SOURCE DOCUMENT =

Progress Against Alzheimer’s

Sometimes the best way to fight one disease is with another. This week, scientists found evidence that the parasite that causes toxoplasmosis—a neurological disorder that, among other things, makes rats lose their fear of cats, but is usually harmless in adult humans—may help slow or even reverse the progress of Alzheimer’s disease.

Last year, Turkish researchers found that patients with Alzheimer’s were nearly twice as likely to have also shown an immune response to the toxoplasmosis parasite. The more recent study, however, showed that when mice with Alzheimer’s were injected with the parasite, the characteristic plaques of Alzheimer’s were actually reduced.

TASK OBJECTIVE =
Carry on with the article on toxoplasmosis and Alzheimer's from after its last sentence.

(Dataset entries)
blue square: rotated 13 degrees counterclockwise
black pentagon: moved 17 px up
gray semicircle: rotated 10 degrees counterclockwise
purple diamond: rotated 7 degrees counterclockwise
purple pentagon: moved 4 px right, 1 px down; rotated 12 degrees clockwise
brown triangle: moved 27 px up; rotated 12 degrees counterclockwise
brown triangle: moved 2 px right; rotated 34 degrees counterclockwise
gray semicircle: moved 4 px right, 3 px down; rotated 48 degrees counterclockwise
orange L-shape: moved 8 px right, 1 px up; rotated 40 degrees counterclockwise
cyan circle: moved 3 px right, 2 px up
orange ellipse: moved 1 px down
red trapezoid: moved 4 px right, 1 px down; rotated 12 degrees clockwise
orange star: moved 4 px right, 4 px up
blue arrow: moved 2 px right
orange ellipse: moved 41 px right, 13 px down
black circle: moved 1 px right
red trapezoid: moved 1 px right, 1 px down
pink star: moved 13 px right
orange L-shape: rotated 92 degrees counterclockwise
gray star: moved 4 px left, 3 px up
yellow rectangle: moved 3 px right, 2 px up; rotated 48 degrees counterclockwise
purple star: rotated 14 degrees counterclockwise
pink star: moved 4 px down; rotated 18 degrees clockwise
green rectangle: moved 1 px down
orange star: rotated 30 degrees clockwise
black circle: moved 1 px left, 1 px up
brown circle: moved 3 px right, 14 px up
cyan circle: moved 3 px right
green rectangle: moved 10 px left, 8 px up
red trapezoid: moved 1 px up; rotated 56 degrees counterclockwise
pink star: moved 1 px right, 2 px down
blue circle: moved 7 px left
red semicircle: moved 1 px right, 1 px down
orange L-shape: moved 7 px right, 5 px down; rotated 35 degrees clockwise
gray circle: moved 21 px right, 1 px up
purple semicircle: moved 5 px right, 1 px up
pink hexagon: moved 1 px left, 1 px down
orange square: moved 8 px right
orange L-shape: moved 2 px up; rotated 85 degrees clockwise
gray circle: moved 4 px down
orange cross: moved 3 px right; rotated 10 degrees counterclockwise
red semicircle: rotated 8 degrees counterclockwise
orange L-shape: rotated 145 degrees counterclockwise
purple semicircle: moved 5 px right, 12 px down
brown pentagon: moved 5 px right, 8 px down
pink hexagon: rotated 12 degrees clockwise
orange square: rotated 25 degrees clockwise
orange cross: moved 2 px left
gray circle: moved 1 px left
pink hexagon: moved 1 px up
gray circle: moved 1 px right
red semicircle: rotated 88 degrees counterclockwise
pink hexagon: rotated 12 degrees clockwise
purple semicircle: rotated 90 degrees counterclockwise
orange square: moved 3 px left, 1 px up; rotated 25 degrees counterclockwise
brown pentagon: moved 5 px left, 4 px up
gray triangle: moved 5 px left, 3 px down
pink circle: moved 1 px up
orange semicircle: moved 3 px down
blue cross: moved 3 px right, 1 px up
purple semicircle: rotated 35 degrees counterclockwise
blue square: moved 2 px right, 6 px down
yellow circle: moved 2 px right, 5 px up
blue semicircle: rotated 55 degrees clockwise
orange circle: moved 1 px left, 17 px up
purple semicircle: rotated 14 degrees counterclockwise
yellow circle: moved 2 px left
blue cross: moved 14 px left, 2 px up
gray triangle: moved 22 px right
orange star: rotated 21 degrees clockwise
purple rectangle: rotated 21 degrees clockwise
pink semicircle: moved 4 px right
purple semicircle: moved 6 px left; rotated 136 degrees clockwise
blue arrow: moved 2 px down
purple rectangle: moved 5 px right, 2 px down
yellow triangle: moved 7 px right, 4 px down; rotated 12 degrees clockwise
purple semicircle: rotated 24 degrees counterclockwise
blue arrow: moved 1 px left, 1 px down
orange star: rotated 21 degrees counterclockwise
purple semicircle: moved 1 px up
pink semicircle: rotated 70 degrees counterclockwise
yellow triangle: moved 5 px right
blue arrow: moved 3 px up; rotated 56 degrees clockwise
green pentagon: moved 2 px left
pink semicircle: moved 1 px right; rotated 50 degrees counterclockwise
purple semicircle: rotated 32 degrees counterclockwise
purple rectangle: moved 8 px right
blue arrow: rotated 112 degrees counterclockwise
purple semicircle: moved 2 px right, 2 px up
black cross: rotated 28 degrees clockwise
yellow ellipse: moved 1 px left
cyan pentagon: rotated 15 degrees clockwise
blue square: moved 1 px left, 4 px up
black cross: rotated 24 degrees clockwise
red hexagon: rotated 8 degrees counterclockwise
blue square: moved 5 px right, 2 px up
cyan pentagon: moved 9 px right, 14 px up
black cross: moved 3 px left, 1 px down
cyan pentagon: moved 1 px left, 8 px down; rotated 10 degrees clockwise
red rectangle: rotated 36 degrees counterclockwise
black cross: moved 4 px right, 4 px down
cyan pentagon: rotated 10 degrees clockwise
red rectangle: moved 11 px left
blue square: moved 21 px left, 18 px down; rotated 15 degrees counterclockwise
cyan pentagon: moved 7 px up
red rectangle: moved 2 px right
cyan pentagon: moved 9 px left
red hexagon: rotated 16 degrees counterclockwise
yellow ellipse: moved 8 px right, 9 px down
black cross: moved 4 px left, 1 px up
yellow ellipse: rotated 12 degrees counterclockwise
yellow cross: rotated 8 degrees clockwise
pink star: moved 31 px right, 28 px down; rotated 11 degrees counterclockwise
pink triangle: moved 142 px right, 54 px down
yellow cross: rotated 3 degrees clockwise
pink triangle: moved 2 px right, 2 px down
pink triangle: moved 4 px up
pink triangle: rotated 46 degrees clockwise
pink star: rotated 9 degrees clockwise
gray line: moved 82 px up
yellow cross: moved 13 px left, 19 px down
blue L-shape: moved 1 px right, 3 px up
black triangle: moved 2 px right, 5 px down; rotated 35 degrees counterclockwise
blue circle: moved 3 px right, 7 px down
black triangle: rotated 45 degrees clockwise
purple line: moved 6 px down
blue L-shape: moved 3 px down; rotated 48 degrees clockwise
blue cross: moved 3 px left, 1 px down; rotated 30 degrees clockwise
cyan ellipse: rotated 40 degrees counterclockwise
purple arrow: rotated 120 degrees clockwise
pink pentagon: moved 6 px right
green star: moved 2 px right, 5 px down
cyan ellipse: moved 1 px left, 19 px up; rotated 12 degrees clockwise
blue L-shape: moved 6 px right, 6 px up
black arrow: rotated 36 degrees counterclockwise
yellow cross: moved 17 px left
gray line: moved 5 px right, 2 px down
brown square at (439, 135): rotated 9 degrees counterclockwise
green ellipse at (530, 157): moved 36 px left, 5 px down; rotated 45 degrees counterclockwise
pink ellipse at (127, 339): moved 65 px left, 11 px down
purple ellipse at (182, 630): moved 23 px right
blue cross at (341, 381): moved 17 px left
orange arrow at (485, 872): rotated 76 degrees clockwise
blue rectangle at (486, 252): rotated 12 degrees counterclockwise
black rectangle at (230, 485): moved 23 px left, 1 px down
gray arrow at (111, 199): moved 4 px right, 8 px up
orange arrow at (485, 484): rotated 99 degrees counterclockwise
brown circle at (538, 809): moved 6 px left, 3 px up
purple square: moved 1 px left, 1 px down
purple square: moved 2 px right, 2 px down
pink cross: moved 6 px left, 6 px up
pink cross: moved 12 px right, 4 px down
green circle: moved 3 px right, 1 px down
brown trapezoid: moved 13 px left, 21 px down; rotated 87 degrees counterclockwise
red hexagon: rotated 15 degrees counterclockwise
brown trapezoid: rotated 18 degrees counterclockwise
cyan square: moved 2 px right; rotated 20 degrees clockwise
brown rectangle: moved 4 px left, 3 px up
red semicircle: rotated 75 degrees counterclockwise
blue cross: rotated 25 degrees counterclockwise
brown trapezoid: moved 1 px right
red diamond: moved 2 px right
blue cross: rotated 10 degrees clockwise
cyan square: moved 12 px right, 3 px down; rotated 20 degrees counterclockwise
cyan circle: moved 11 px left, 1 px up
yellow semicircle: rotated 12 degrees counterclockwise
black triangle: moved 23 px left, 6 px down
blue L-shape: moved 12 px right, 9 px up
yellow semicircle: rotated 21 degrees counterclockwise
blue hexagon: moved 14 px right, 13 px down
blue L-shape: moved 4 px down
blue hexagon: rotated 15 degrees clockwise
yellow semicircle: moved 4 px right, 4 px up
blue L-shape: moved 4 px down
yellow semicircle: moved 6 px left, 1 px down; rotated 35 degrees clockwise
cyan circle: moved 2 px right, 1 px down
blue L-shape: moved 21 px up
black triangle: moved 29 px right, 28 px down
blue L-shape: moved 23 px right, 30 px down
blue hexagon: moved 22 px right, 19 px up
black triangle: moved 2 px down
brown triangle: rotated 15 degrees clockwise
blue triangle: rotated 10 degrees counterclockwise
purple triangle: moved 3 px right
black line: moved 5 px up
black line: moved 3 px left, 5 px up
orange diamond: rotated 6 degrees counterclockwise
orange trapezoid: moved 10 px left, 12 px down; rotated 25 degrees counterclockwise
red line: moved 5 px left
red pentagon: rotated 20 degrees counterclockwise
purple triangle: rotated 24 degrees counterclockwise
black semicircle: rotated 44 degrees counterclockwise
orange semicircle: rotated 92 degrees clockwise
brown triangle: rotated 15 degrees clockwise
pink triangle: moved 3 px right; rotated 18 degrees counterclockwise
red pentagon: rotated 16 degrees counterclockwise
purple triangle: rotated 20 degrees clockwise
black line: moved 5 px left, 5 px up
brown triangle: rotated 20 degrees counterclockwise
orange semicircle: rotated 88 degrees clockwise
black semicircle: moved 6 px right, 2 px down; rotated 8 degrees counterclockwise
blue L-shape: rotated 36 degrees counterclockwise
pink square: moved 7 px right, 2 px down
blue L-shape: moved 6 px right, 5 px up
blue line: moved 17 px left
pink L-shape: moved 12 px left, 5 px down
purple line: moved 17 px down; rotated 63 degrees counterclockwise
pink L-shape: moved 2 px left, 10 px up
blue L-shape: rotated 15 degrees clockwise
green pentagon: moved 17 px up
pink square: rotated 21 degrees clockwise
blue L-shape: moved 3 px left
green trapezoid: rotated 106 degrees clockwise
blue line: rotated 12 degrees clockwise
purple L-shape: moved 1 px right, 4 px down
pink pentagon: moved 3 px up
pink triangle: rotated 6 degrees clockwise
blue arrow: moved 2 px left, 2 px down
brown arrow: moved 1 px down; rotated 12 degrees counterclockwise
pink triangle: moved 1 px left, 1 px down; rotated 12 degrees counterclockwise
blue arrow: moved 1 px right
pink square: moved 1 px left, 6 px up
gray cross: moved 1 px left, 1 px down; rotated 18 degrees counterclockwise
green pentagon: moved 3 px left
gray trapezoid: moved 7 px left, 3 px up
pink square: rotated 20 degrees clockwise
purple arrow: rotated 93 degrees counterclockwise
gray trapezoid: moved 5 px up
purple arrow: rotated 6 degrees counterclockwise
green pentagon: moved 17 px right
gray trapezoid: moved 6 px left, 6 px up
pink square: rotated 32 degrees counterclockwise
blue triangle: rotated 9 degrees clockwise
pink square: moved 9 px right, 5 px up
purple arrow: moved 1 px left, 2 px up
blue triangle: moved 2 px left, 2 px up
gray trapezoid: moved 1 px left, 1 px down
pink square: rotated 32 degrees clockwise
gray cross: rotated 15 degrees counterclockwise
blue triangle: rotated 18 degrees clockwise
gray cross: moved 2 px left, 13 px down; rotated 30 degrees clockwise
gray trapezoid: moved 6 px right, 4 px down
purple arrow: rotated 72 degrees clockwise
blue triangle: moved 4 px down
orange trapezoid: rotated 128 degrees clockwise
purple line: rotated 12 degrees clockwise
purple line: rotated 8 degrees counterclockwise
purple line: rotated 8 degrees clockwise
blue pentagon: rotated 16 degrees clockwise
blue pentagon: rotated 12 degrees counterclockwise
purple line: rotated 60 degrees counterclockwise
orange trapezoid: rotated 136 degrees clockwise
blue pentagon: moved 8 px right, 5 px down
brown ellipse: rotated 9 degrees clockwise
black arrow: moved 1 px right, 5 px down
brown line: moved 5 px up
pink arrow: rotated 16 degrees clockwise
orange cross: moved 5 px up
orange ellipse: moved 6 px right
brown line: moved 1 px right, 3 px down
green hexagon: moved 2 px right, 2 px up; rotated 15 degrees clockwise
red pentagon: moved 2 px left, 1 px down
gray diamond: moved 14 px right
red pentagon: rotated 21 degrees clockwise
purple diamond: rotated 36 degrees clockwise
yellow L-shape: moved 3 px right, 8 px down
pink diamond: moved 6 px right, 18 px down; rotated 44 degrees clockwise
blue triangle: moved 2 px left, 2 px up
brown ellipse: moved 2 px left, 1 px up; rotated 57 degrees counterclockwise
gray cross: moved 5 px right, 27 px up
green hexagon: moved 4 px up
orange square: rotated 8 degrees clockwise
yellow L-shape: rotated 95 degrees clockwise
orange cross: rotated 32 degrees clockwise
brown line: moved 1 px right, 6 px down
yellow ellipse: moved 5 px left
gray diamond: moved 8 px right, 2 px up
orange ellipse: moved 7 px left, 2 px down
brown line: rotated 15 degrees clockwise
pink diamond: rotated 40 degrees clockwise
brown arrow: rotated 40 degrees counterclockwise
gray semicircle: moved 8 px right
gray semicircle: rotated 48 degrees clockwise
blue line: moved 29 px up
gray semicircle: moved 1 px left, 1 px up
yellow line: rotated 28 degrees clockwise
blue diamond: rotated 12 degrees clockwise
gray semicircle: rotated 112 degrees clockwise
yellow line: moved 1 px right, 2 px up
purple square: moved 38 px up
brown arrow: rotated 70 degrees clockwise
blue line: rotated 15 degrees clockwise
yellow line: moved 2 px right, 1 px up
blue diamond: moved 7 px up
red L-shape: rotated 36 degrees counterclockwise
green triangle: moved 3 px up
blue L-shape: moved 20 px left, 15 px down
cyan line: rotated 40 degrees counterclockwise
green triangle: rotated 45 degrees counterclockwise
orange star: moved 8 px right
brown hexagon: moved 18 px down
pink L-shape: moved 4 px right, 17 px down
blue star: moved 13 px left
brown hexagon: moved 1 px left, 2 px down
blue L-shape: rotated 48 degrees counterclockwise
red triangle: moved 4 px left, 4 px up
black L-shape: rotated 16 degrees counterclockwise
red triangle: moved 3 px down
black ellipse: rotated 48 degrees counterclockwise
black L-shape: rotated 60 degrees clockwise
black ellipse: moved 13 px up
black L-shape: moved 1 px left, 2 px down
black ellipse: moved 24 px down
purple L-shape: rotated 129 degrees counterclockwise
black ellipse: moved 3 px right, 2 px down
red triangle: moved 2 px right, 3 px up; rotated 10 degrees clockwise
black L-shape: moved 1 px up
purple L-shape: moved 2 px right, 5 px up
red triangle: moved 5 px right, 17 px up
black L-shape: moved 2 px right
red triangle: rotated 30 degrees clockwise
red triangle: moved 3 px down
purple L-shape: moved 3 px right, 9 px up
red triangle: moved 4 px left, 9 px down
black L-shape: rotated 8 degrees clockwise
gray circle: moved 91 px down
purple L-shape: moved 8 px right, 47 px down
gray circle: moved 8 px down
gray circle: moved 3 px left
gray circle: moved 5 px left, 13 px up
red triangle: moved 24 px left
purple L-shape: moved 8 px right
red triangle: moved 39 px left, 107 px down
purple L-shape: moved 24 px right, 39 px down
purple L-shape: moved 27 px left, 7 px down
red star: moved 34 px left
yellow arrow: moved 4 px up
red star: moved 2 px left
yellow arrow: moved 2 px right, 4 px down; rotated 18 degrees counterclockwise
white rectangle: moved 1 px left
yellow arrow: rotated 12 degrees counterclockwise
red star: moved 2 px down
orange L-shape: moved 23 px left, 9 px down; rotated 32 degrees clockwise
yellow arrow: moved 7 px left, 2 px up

RESULT OF THIS TASK =
These plaques are the result of a chemical called beta amyloid, which is part of the immune response to toxoplasma gondii. It may be that the initial toxoplasmosis infestation builds up the plaques, but if the infestation—which can suppress the immune system—comes later, it reduces them; another possibility is that the beta amyloid activity that causes Alzheimer’s created false positives in the Turkish study, appearing to be an immune response to toxoplasmosis when in fact they were not.

Toxoplasmosis affects about one in five Americans, most of whom show no symptoms. The parasite is often acquired by handling cat feces or eating contaminated meat. It is fairly harmless in most adults, but it can be quite serious in people with weakened immune system and in small children and infants, especially infants who contract it prenatally.